Industry-specific elements are central to the ongoing dynamics. The deal included an end to Chinese probes on US semiconductor firms, a key concession amid ongoing tech battles, and rare earth controls remain a leverage point that could resurface. In early 2026, sources indicate that both sides are exploring potential rare earth license issuances and further agricultural purchases, but deadlines for future negotiations loom. A US importer, who requested anonymity due to the sensitivity of the matter, noted, "Trade is indispensable, but we're watching closely for any signs of backsliding, especially with Capitol Hill pushing anti-China legislation."

Human touches emerge from the diplomatic front, with Xi-Trump calls and meetings fostering pragmatic agreements despite differences. However, attempts to reach out to US trade officials for comment on the current stability were unsuccessful, highlighting the delicate nature of the talks. The political context remains fraught, with Trump's "America First" policy emphasizing tariffs and tech controls, as outlined in the 2025 National Security Strategy targeting IP theft and subsidies. This has led to debates over tariff efficacy versus inflation, with American consumers and manufacturers bearing higher costs, though farmers have benefited from the soybean deals.

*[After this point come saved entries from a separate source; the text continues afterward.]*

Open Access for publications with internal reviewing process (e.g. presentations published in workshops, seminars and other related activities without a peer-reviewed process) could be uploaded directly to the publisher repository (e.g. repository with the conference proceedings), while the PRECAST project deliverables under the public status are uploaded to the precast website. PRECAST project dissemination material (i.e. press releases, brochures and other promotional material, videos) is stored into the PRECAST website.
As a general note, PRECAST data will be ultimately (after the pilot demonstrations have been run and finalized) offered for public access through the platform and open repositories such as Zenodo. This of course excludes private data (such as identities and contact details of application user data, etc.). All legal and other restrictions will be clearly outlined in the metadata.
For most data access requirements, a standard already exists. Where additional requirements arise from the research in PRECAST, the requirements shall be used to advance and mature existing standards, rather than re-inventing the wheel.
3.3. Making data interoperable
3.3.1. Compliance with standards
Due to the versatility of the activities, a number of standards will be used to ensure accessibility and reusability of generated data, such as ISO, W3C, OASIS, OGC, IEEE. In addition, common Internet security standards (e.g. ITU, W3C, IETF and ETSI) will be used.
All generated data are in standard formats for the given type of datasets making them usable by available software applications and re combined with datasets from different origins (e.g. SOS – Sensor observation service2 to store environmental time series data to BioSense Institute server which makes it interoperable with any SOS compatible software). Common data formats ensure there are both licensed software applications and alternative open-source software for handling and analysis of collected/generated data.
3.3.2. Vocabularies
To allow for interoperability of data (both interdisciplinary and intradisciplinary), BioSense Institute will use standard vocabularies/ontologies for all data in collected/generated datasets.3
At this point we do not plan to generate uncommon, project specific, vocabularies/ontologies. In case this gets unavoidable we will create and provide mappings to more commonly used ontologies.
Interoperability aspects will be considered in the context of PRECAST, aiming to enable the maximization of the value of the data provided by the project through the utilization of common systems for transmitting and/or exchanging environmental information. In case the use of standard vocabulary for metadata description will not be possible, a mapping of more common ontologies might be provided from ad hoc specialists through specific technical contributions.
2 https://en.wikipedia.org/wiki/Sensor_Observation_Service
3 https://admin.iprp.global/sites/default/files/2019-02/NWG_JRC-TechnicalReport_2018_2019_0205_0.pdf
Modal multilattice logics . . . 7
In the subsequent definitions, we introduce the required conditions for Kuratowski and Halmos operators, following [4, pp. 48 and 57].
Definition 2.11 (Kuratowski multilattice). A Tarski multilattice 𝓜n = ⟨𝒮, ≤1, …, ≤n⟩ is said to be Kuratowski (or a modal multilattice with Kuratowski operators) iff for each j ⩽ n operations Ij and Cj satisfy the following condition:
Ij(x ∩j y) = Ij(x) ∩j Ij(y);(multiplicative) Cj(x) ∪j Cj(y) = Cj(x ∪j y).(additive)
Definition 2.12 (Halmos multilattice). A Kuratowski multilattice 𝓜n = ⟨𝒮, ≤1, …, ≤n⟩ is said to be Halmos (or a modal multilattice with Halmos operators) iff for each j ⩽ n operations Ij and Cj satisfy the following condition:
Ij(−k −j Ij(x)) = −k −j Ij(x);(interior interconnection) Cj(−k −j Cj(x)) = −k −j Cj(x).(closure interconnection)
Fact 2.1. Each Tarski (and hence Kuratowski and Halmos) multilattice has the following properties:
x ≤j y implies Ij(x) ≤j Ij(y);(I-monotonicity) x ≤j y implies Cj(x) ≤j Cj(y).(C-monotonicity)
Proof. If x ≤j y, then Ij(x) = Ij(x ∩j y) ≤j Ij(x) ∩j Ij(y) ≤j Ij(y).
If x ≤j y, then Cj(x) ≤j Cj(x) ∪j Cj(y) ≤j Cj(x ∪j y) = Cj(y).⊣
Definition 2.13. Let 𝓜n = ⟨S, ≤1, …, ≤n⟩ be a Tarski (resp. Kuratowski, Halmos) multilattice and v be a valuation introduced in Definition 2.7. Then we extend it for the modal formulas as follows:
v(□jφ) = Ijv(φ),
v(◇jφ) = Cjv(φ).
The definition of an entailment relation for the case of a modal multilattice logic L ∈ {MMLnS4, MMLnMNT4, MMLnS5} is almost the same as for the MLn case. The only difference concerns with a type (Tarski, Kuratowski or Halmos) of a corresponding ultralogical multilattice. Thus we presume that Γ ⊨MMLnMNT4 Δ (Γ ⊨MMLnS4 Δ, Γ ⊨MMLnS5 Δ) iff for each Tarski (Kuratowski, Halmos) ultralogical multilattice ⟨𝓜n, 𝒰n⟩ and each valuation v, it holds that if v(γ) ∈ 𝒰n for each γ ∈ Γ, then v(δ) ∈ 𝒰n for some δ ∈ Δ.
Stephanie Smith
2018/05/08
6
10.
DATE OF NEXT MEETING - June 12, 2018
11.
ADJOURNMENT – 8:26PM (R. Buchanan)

Looking ahead, the short-term outlook suggests the detente will hold, with suspended tariffs and exclusions in place until late 2026. But long-term, experts predict managed competition rather than a full thaw, with risks of targeted duties and tech controls persisting through 2035. Pathways could include mutual barrier reductions or renewed friction over issues like Taiwan and supply chains, as broader trends shift toward US ally collaboration and a focus on Beijing's policies. For now, the relationship has found a fragile equilibrium, but stakeholders are bracing for potential fractures in the coming years.